I shake my head with a chuckle, but do as she says. “Meet Abraham, Bram for short.”

“Abraham, a fine strong name,” Saul declares. “I take it you named him after the biblical figure.”

“We did,” Lydia confirms, and our eyes meet as we remember that day in our kitchen so many months ago when we first discussed Abraham’s story.

“Here’s hoping he always remembers how much he needs God.” I reach over and tuck a piece of his swaddle blanket back into place, marveling as I do just how much has changed for me in recent months. When Lydia and I finally left that sand dune to return to reality, I had about ten voicemails from my old boss offering me my job back and one far more exciting voicemail from Saul offering me a job working as his company’s full-time lawyer. After what happened with Benton Hotels, he’d decided to move towards acquiring and investing in bed and breakfasts like the Robin’s Nest instead and hoped I would join his team to help with all of the subsequent legal work he’d be requiring. I had happily accepted and also happily withdrawn my name from the mayoral race, much to my dad’s dismay. Here’s to hoping meeting his grandkids softens him up a little.

“Amen to that,” Josie agrees, peeking over Saul’s shoulder. “Now I get to hold the other one, right?” She holds out her hands to Lydia who gives a mock dramatic sigh before laughing and passing our daughter over to Josie’s waiting arms.

“Oh my, what a little beauty,” Josie breaths. “And what’s her name?”

“Her name is Grace,” Lydia says softly, this time her eyes finding Josie’s. Lydia told me how Josie came to her rescue at church that first Sunday after my diagnosis, pointing her heart back to God’s grace when she’d felt so undeserving of it. We decided to name our daughter Grace as a reminder of just how much we need His grace every day and just how freely He gives it.

“How lovely.” Josie’s eyes shine with moisture.

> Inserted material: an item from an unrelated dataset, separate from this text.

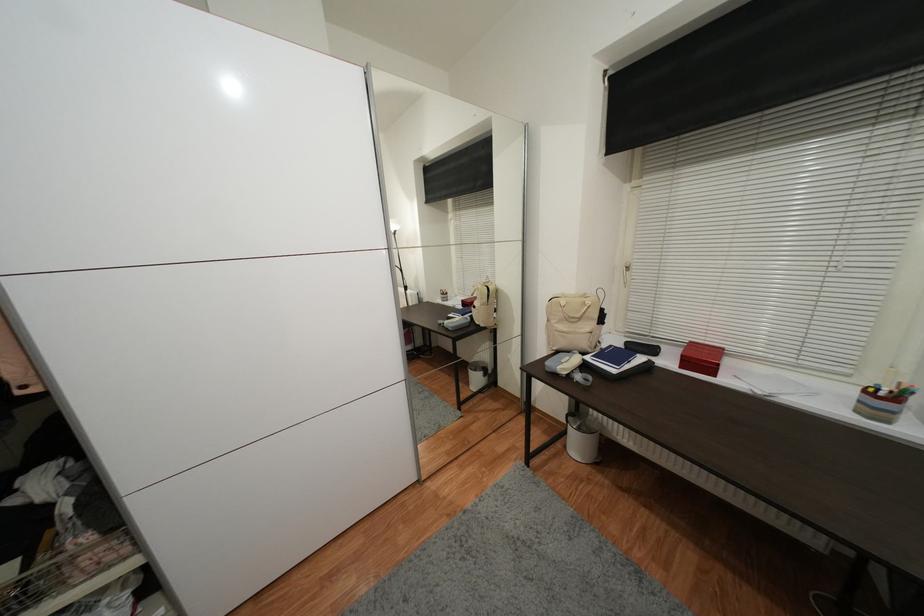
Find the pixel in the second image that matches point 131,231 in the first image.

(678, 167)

The four of us exist there silently for a few minutes, all just staring at Bram and Grace. Our two unexpected and yet perfect wedding gifts.

“Op!” Saul chuckles. “I think Bram might’ve just made a mess in his diaper.”

“Oh, here give him to me,” Lydia says before I can make a move to help. She stands gingerly, waving away my offer of help. “Don’t try and steal the baby, Cole,” she chides with a grin, then looks down at Bram cooing gently at him. Her feet are clad in my favorite otter slippers, and she pads her way over to the room’s built-in changing table, adjusting the collar of her fluffy white robe as she goes.

She’s just finished wiping him when she shrieks in surprise. “Eech! He peed on me!” She rotates slightly and we all see it, a yellow stain spreading across the front of her white robe. I’m reminded violently of that day at the airport when I squirted mustard on her shirt.

“Hey now.” I walk over to them. “Bram, my little man, are you stealing my moves with your mom? Don’t you know that’s how I met your mother?”

“You peed on her?” Josie says in confusion.

Lydia laughs. “No, he squirted mustard on me. Anyway, Cole, that’s not how we met, that’s how we became reacquainted.”

“Good point,” I agree amiably, reaching past Lydia and fastening the diaper. “I would never want your mommy to know that after all those years I didn’t recognize her at first,” I tell Bram.

“Oh please.” Lydia shoves me gently with her shoulder. “You’d totally forgotten that I even existed.”

I look down at her. “You think I’d forgotten you existed?”

She cocks her head at me. “Hadn’t you?”

I put my hand on the small of her back and pull her against me, our bodies barricading Bram on the changing table. “Forgotten you, Mrs. Jacobson? Yeah…no.”